Supplied material:
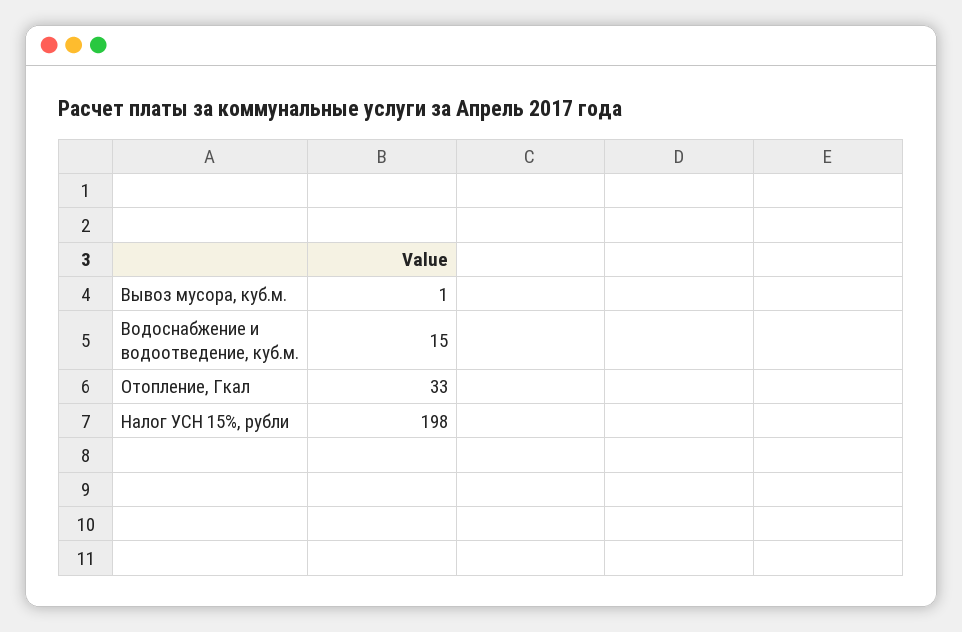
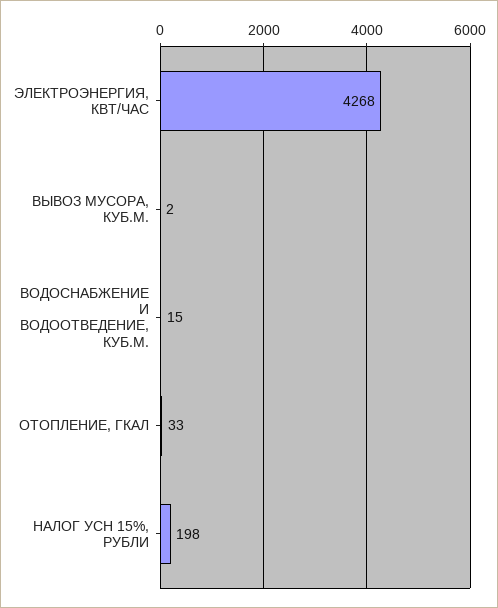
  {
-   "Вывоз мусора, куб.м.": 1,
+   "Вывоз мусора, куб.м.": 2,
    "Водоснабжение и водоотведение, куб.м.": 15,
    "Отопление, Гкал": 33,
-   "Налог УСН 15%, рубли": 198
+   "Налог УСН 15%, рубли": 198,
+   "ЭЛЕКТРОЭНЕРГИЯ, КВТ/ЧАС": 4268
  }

Task objective: Reproduce the material exactly; omit the pictures.

Result for this exercise:
  {
-   "Вывоз мусора, куб.м.": 1,
+   "Вывоз мусора, куб.м.": 2,
    "Водоснабжение и водоотведение, куб.м.": 15,
    "Отопление, Гкал": 33,
-   "Налог УСН 15%, рубли": 198
+   "Налог УСН 15%, рубли": 198,
+   "ЭЛЕКТРОЭНЕРГИЯ, КВТ/ЧАС": 4268
  }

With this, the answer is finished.